══ PASSAGE FOR REVIEW ══

We can iteratively conduct the same experiment (i.e., perform BLAT searches against other genomes using the human HMGB3 protein) to obtain a better estimate as to when the pseudogene first acquired the stop codon. This analysis is left as an exercise for the reader.

We begin our analysis of the fifth GENSCAN prediction with a blastp search against the nr database. The CDD search result under the "Graphic Summary" tab shows the predicted protein contains a conserved Homeobox domain (Figure 32).

To obtain additional information regarding the function of the Homeobox domain, open a new web browser window and navigate back to the NCBI home page. On the top search bar, change the database to "Conserved Domains" and then search for "Homeobox" (Figure 33). Click on the first hit (with the accession number "pfam00046") to access the CDD record (Figure 34).

Click on the "cl00084" link to navigate to the superfamily record for the Homeobox domain. We can find out more about the function of the homeodomain superfamily from the description of the CDD record:

Go back to the blastp results page and then click on the "Descriptions" tab. The first RefSeq match with the "NP_" prefix is NP_005513.2 and it corresponds to the human homeobox protein Hox-A1 isoform a (Figure 35).

═══
══ DATA LISTING ══

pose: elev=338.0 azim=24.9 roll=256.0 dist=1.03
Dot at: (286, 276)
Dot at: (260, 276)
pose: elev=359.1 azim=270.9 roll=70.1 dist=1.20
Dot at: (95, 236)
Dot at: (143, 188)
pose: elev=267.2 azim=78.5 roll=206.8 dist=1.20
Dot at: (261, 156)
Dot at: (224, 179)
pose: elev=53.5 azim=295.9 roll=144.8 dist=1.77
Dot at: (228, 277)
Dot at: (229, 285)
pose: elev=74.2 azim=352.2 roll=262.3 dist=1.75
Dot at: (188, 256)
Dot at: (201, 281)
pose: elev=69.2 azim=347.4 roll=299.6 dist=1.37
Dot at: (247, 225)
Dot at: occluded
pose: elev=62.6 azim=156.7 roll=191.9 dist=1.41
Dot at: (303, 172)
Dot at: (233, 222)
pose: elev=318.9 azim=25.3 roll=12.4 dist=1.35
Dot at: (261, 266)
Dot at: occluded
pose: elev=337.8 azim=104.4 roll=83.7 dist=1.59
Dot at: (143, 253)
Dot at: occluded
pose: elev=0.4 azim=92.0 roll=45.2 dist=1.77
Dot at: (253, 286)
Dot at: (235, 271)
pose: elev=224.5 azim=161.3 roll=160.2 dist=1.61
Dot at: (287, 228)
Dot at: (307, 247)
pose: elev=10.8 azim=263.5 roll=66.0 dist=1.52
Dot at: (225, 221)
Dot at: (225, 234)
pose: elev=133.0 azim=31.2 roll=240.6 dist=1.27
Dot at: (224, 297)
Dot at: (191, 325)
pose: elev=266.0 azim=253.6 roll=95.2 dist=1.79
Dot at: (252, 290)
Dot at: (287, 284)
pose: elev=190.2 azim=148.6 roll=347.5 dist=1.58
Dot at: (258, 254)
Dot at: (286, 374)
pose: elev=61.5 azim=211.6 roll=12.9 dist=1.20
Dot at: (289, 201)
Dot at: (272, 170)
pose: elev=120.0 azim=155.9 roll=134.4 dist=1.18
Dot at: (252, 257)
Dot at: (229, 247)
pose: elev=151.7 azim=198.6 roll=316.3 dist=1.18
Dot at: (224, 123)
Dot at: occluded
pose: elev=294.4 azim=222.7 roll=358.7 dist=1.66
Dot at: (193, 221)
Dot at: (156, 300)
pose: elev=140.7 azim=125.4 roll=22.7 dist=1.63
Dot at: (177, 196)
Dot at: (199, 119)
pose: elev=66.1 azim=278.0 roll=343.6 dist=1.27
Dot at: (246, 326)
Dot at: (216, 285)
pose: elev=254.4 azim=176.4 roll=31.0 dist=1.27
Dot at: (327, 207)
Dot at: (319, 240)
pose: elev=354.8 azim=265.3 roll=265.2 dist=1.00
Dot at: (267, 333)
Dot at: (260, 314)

═══

* TASK INSTRUCTIONS *
1. Using the passage on the Homeobox domain, decide whether each statement agrees with it. Answer yes or no, and quote the words of the passage that settle it.
(a) The first hit in the Conserved Domains search for "Homeobox" has the accession number "pfam00046".
(b) The blastp search for the fifth GENSCAN prediction was run against the RefSeq database.
(c) NP_005513.2 corresponds to the human homeobox protein Hox-A1 isoform a.
2. Summarize the passage on the Homeobox domain in two sentences.
3. Reproduce everything in the passage on the Homeobox domain from "We begin our" down to "domain (Figure 32).".

* SOLUTIONS TO THE EXERCISE *
1.
(a) Yes: "Click on the first hit (with the accession number "pfam00046") to access the CDD record"
(b) No: "with a blastp search against the nr database"
(c) Yes: "The first RefSeq match with the "NP_" prefix is NP_005513.2 and it corresponds to the human homeobox protein Hox-A1 isoform a"

2. A blastp search of the fifth GENSCAN prediction against the nr database shows that the predicted protein contains a conserved Homeobox domain, and searching the Conserved Domains database and following the superfamily link gives more on that domain's function. The first RefSeq match with the "NP_" prefix in the blastp descriptions is NP_005513.2, the human homeobox protein Hox-A1 isoform a.

3.
We begin our analysis of the fifth GENSCAN prediction with a blastp search against the nr database. The CDD search result under the "Graphic Summary" tab shows the predicted protein contains a conserved Homeobox domain (Figure 32).